Today’s Technology, Tomorrow’s Demand

The late actress Carrie Fisher said, “instant gratification takes too long.” Her prescience is spot-on. Consumers don’t just want convenient, personalized products and services—they want them immediately. Speed and flexibility are the most significant aspects of meeting this heightened sense of “must have it now.”

Consumer packaged goods (CPG) companies are in a fierce race to stay relevant and far ahead of the competition. This dynamic is leading CPGs to invest in new technology to help predict—and in some cases, even create—market trends.

At the same time, companies are looking to rapidly develop products and services to satisfy consumers’ growing needs. In many cases, today’s advanced technology allows companies to offer goods that exceed expectations of convenience, responsiveness, and personalization.


Here are the pillars comprising today’s consumer construct:

Convenience. Amazon’s two-day (sometimes two-hour) delivery model raised expectations to challenging levels and established a new consumer service expectation. In response, businesses are seeking the technology and infrastructure to address slow response times and wasteful fulfillment models.

Accenture research confirms this tendency, revealing that 64 percent of CPG executives are searching for technological methods to eliminate wasteful distribution models. They are looking for new capabilities to improve existing fulfillment operations and enable new direct-to-consumer channels.

Responsiveness. Today, brand loyalty is all but non existent. To stay relevant, forward-looking CPGs are rethinking their operating models to not only stay abreast of trends, but even create new ones.

By investing in new technology, CPGs can reshape traditional linear value chains and functional silos, which historically hinder communication and decision-making across the entire operational network.

Our research shows that 68 percent of CPG executives invest in this technology to better identify and shape demand, combining consumer insight with external demand signals and artificial intelligence.

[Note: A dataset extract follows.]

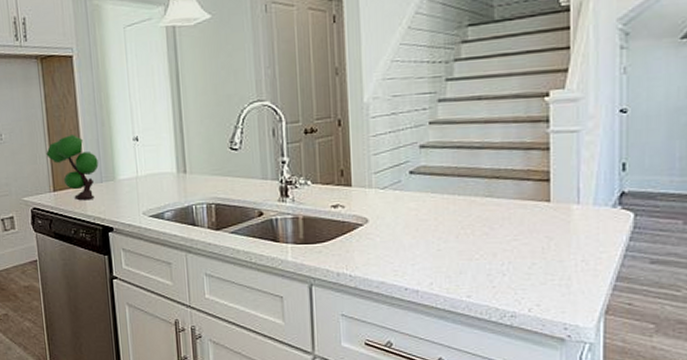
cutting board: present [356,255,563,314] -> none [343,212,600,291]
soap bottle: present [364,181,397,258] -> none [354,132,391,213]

Personalization. Consumer desire for personalized products and services is on the rise. Customized subscriptions and curated gift boxes demonstrate this growing trend. IT can help companies develop smart, agile and service-oriented supply chains—completely digitized—to meet these consumer wants.

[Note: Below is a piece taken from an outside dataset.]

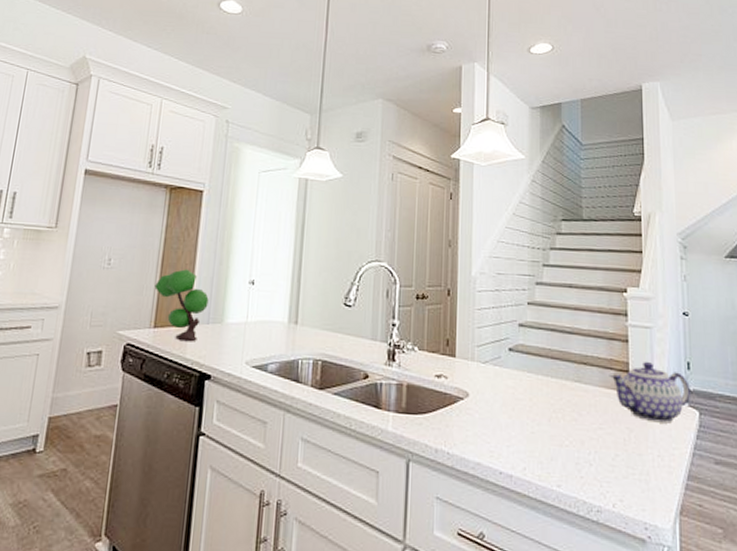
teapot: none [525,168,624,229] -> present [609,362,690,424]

Digitization allows companies to handle the individual requests of even millions of consumers. This is the way forward. More than 70 percent of CPG executives say they invest in technology to capture and integrate consumer insights aimed toward improved product and personalization development.

Adopting the right vision, enabled through technology, can help companies rise above consumer expectations of convenience, responsiveness, and personalization.